„Ein Indianer kennt keinen Schmerz“ – diese Volksweisheit prägte vor allem männliche Generationen. Dennoch sind es gerade Männer, die mehr jammern, wenn es weh tut. Und das, obwohl Frauen Schmerzen stärker und häufiger empfinden: 94 Prozent der Frauen leiden wenigstens einmal im Jahr an dem unangenehmen Reiz – das sind rund sechs Prozent mehr als beim starken Geschlecht.(1) Von Kopf- und Nackenschmerzen sind Frauen sogar zu 18 Prozent stärker betroffen als Männer.(1) Wissenschaftler sind nun der Frage nachgegangen, ob die geschlechtsspezifischen Unterschiede bei der Schmerzempfindlichkeit auch bei der Wirkung einer schmerzlindernden Therapie mit dem Aspirin-Wirkstoff beobachtet werden können. Das Ergebnis: Aspirin wirkt bei Frauen und Männern bei akuten leichten bis mäßig starken Schmerzen gleichermaßen gut.(2)

Gleich gute Schmerzlinderung bei Frauen und Männern

Die aktuelle Analyse umfasst die Daten von mehr als 9.000 Patienten aus fünf Beobachtungsstudien in Apotheken, die die Selbstmedikation von Schmerzen unter Alltagsbedingungen abbilden.
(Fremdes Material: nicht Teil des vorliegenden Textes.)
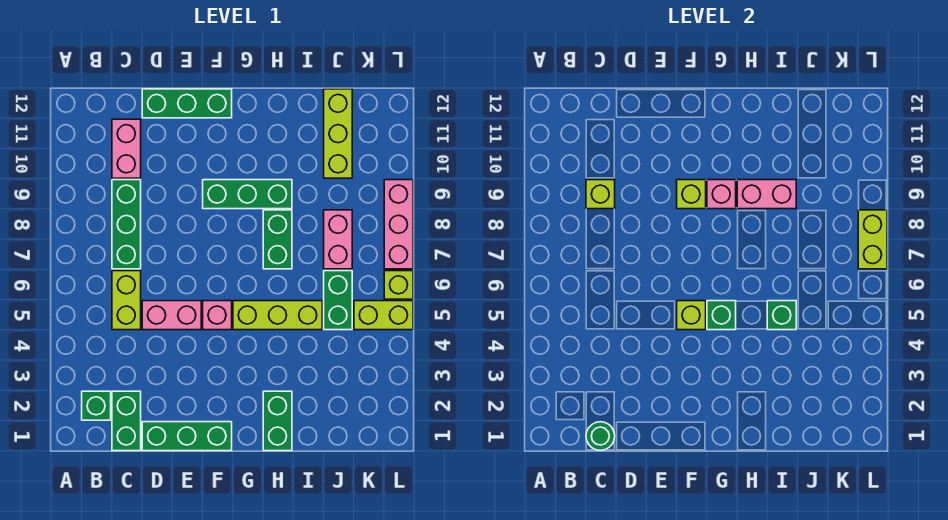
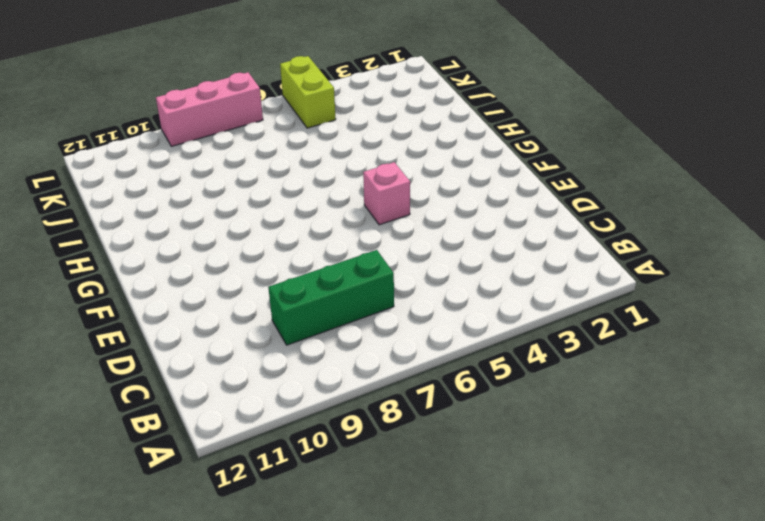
none -> green brick B2 level 1
none -> green brick C1:C2 level 1
none -> lime brick C5:C6 level 1

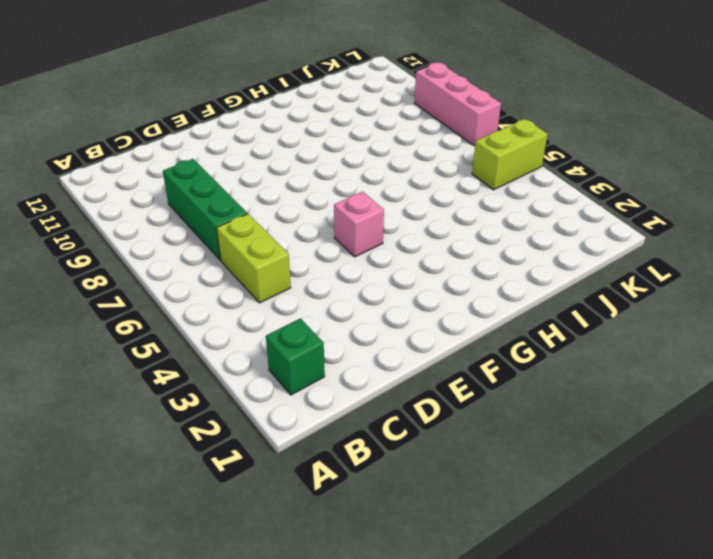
none -> green brick C1:C2 level 1
none -> pink brick C10:C11 level 1
none -> green brick D1:F1 level 1

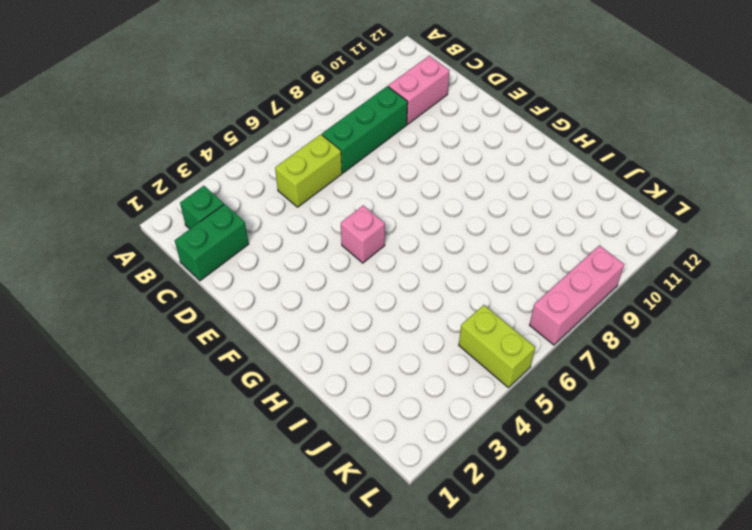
none -> green brick D1:F1 level 1
none -> pink brick D5:E5 level 1
none -> green brick D12:F12 level 1

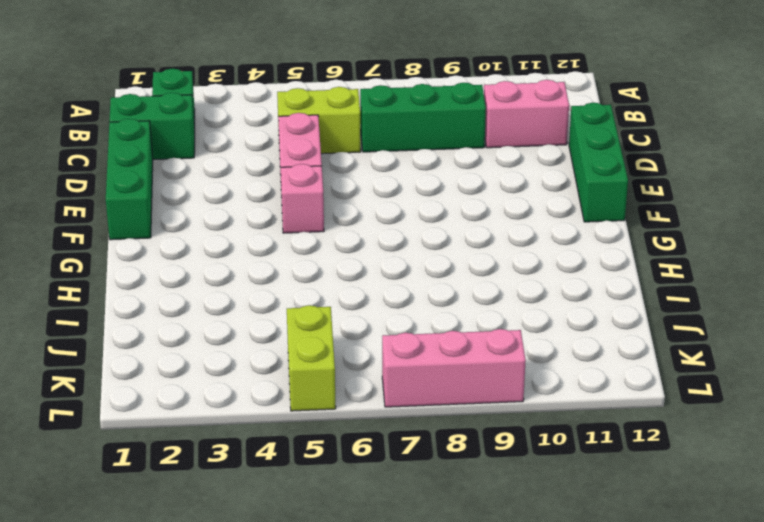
none -> green brick F9:H9 level 1
none -> lime brick G5:I5 level 1
none -> green brick H1:H2 level 1

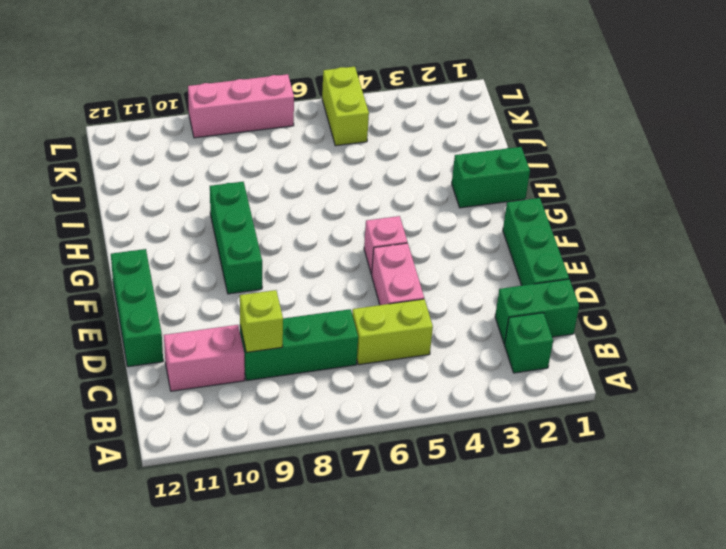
none -> lime brick G5:I5 level 1
none -> green brick H7:H8 level 1
none -> green brick J5:J6 level 1

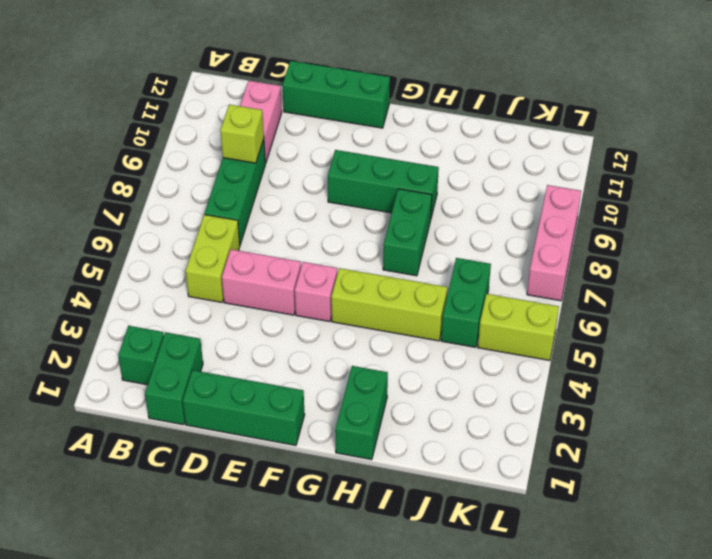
none -> pink brick J7:J8 level 1
none -> lime brick J10:J12 level 1
none -> lime brick L6 level 1

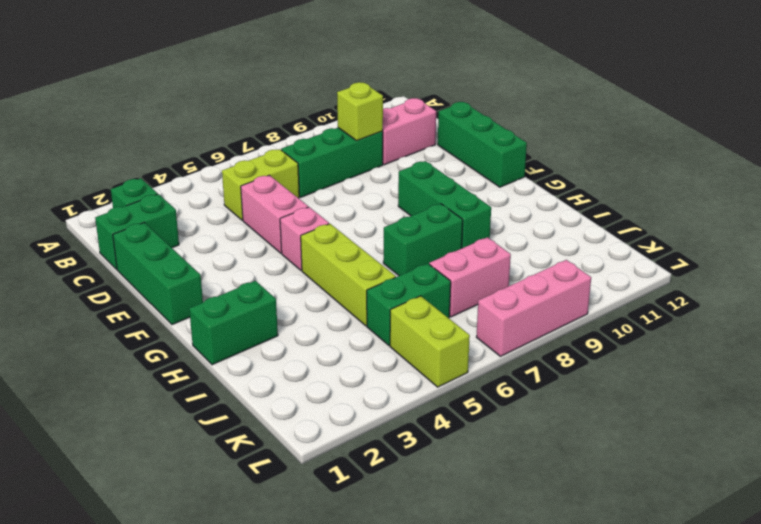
none -> lime brick J10:J12 level 1
none -> lime brick L6 level 1
none -> green round brick C1 level 2

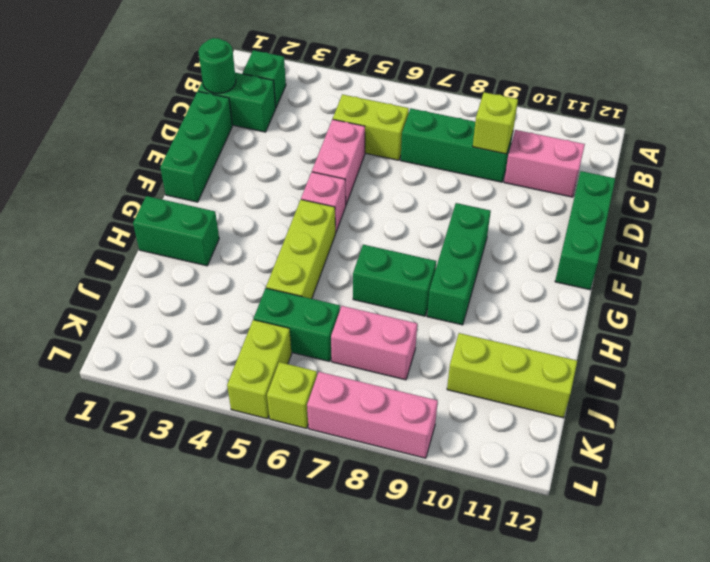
none -> lime brick F5 level 2
none -> lime brick F9 level 2
none -> green brick G5 level 2

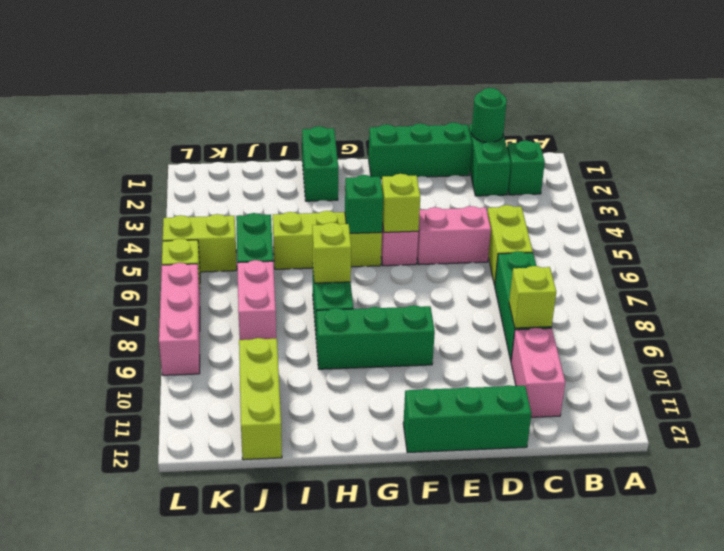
lime brick H7 level 2 -> lime brick F9 level 2
none -> pink brick G9 level 2
none -> pink brick H9:I9 level 2
none -> green brick I5 level 2

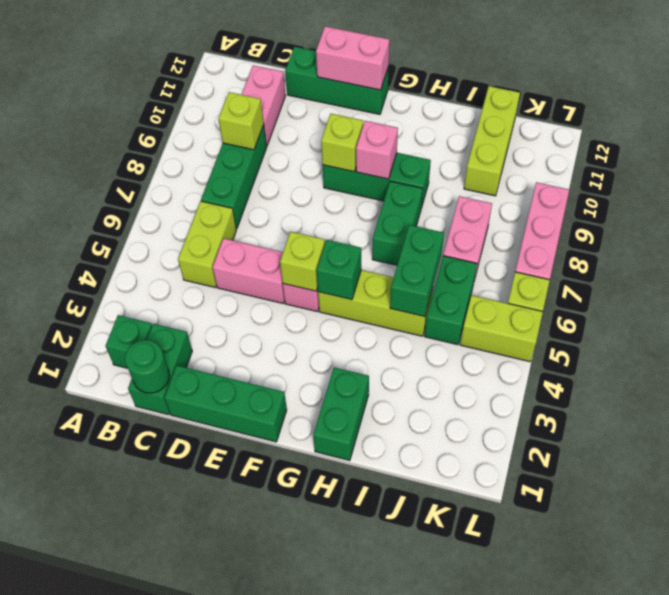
pink brick E12:F12 level 2 -> pink brick H9:I9 level 2
green brick I5:I6 level 2 -> green brick I5 level 2
none -> lime brick L7:L8 level 2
Kopfschmerzen waren bei beiden Geschlechtern, der Hauptgrund für die Behandlung, gefolgt von erkältungsbedingten Schmerzen sowie Muskel- und Gelenkschmerzen. Die Mehrzahl der Patienten – 90,2 Prozent der Frauen und 88,6 Prozent der Männer – berichtete vor Behandlungsbeginn über mäßige bis starke Schmerzen. Zwei Stunden nach der Einnahme von ein bis zwei Aspirin-Tabletten (500-1.000 Milligramm) war rund jeder zweite Patient völlig schmerzfrei – unabhängig vom Geschlecht. Ein weiteres positives Ergebnis: Mehr als 90 Prozent der Frauen und Männer beurteilen die Wirksamkeit und Verträglichkeit von Aspirin als gut bis sehr gut.

Frauen fühlen Schmerzen stärker

Die Wahrnehmung und Verarbeitung von Schmerzen ist bei Frauen und Männern unterschiedlich organisiert: „Das männliche Gehirn zeigt bei Schmerzreizen eine stärkere Aktivität im Bereich der Denk- und analytischen Prozesse“, erklärt Professor Dr. Hartmut Göbel, Neurologe und Psychologe sowie Direktor der Schmerzklinik Kiel. „Bei Frauen wird hingegen das Gefühlszentrum im Gehirn stärker aktiviert. Zudem bremsen Östrogene bei Frauen die körpereigenen Schmerzhemm-Mechanismen und steigern die Schmerzempfindlichkeit – Frauen sind daher nahezu doppelt so schmerzempfindlich wie Männer“, sagt Prof. Göbel.(3) Auch im Umgang mit Schmerzen gibt es Unterschiede: „Frauen suchen eher eine umfangreiche soziale Unterstützung, nehmen schneller Medikamente und gehen früher zum Arzt – kurz, sie lassen sich eher helfen, stufen ihre Schmerzen aber sprachlich zurück“, berichtet Professor Göbel. „Männer hingegen versuchen das Problem selbst zu lösen, vermitteln aber gegenüber Ärzten intensivere Schmerzen.“ Wichtig für beide Geschlechter: Akute Schmerzen sollten gezielt behandelt werden, damit sie nicht chronisch werden. Bereits nach einem Zeitraum von drei bis vier Monaten kann das passieren. „Ein Indianer kennt keinen Schmerz“ sollte deshalb kein Lebensmotto mehr sein.

Quellen:

   (1) Diemer W/Burcher, H: Chronische Schmerzen - Kopf- und 
Rückenschmerzen, Tumorschmerzen. In: RKI (Hg): 
Gesundheitsberichterstattung des Bundes 1998, Heft 7. 

   (2) Gessner U/Theurer C: Geschlechtsunterschiede in der 
Selbstmedikation von Schmerzen? Subgruppenanalyse von gepoolten Daten
aus apotheken-basierten, nicht-interventionellen Studien mit Aspirin.
Posterpräsentation auf dem 7th Congress of the European Federation of
IASP Chapters (EFIC), Hamburg, 21. bis 24. September 2011. 

   (3) Averbuch, M/Katzper M: A Search for Sex Differences in 
Response to Analgesia. In: Arch Intern Med 2000; 160 (22): 3424-3428.